Anne from the office next door reports that she spent a “horrible” fifteen minutes this morning listening to Gary trot out such groaners as “they had to quarantine the Corona at the liquor store” and “I just hope it doesn’t spread to the Bud Light.” She was finally able to escape when Gary was told he had a call waiting for him at his desk. “It was awful,” she said, “he seems to have completely missed that everyone has already made these same jokes a thousand times.”
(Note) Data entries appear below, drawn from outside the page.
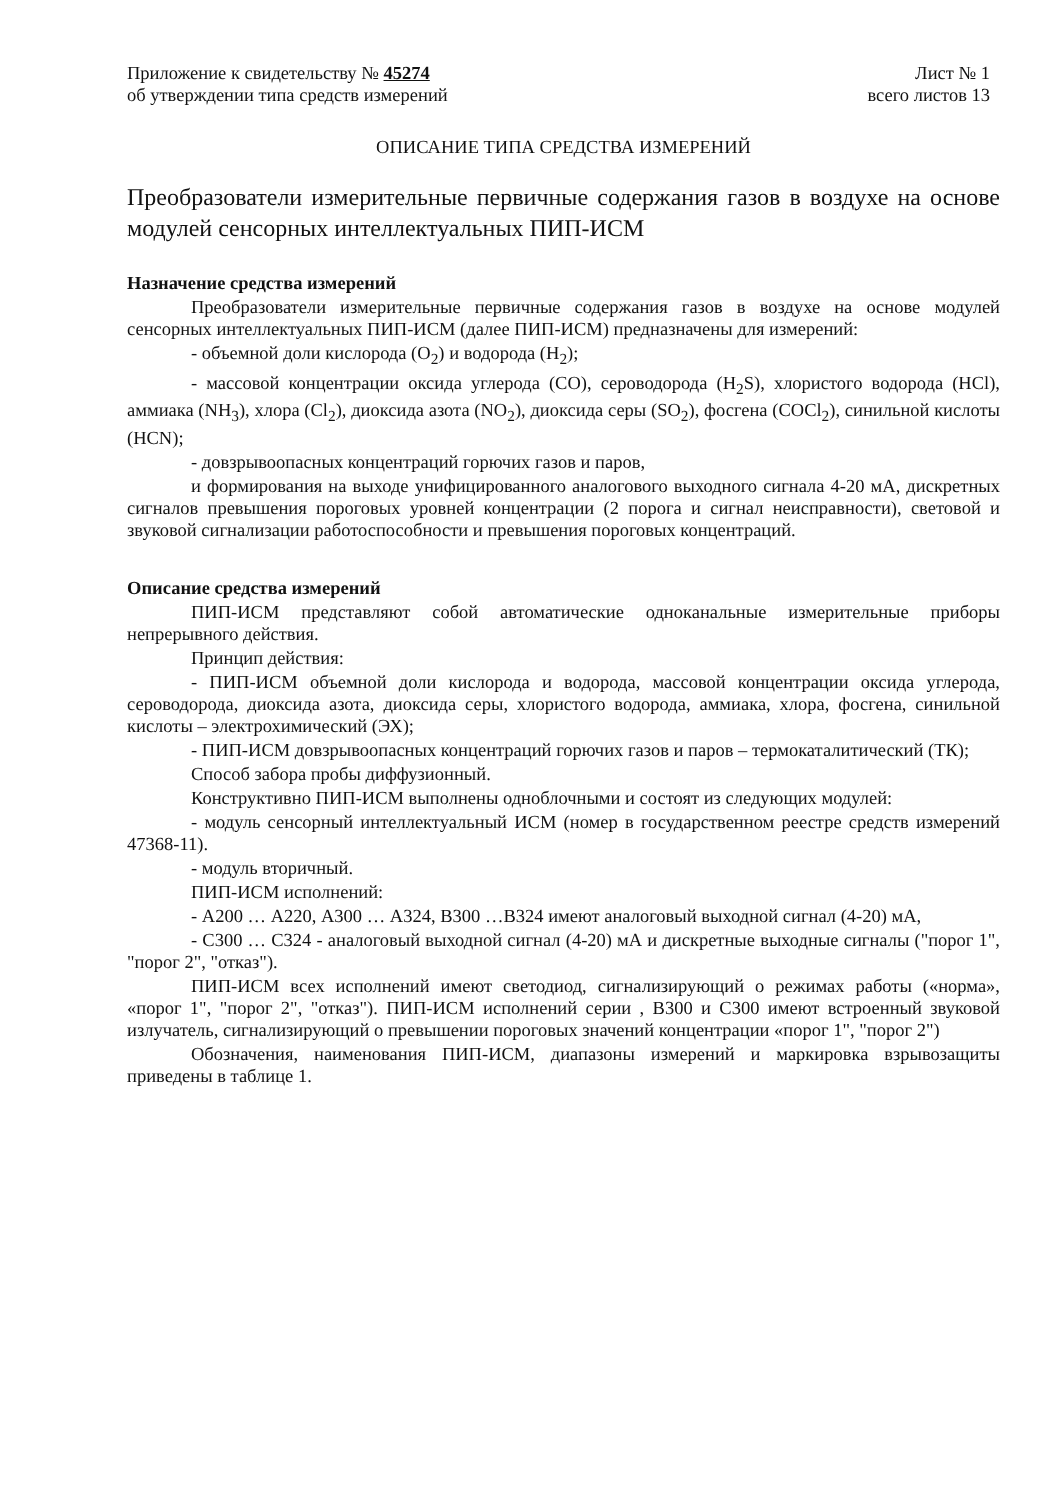Приложение к свидетельству № 45274
об утверждении типа средств измерений
Лист № 1
всего листов 13
ОПИСАНИЕ ТИПА СРЕДСТВА ИЗМЕРЕНИЙ
Преобразователи измерительные первичные содержания газов в воздухе на основе модулей сенсорных интеллектуальных ПИП-ИСМ
Назначение средства измерений
Преобразователи измерительные первичные содержания газов в воздухе на основе модулей сенсорных интеллектуальных ПИП-ИСМ (далее ПИП-ИСМ) предназначены для измерений:
- объемной доли кислорода (O<sub>2</sub>) и водорода (H<sub>2</sub>);
- массовой концентрации оксида углерода (CO), сероводорода (H<sub>2</sub>S), хлористого водорода (HCl), аммиака (NH<sub>3</sub>), хлора (Cl<sub>2</sub>), диоксида азота (NO<sub>2</sub>), диоксида серы (SO<sub>2</sub>), фосгена (COCl<sub>2</sub>), синильной кислоты (HCN);
- довзрывоопасных концентраций горючих газов и паров,
и формирования на выходе унифицированного аналогового выходного сигнала 4-20 мА, дискретных сигналов превышения пороговых уровней концентрации (2 порога и сигнал неисправности), световой и звуковой сигнализации работоспособности и превышения пороговых концентраций.
Описание средства измерений
ПИП-ИСМ представляют собой автоматические одноканальные измерительные приборы непрерывного действия.
Принцип действия:
- ПИП-ИСМ объемной доли кислорода и водорода, массовой концентрации оксида углерода, сероводорода, диоксида азота, диоксида серы, хлористого водорода, аммиака, хлора, фосгена, синильной кислоты – электрохимический (ЭХ);
- ПИП-ИСМ довзрывоопасных концентраций горючих газов и паров – термокаталитический (ТК);
Способ забора пробы диффузионный.
Конструктивно ПИП-ИСМ выполнены одноблочными и состоят из следующих модулей:
- модуль сенсорный интеллектуальный ИСМ (номер в государственном реестре средств измерений 47368-11).
- модуль вторичный.
ПИП-ИСМ исполнений:
- А200 … А220, А300 … А324, В300 …В324 имеют аналоговый выходной сигнал (4-20) мА,
- С300 … С324 - аналоговый выходной сигнал (4-20) мА и дискретные выходные сигналы ("порог 1", "порог 2", "отказ").
ПИП-ИСМ всех исполнений имеют светодиод, сигнализирующий о режимах работы («норма», «порог 1", "порог 2", "отказ"). ПИП-ИСМ исполнений серии , В300 и С300 имеют встроенный звуковой излучатель, сигнализирующий о превышении пороговых значений концентрации «порог 1", "порог 2")
Обозначения, наименования ПИП-ИСМ, диапазоны измерений и маркировка взрывозащиты приведены в таблице 1.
While some see working from home as a possible way to avoid Gary’s lame attempts at humour, others aren’t so sure. “He’s been saying that he’ll be having a Corona or two while he’s supposed to be working, and giving this dumb wink” said Glen from accounting. “If anything I think that the social isolation will mean he’ll have fewer outlets for his terrible jokes, meaning that anyone who he talks to on the phone will experience increased levels of cringe.” Others worry that more time on Facebook will give Gary more fodder for his comedic endeavors.

At press time, Gary was heard chuckling over a picture of a Corona bottle with a mask  that he was about to forward to the entire office.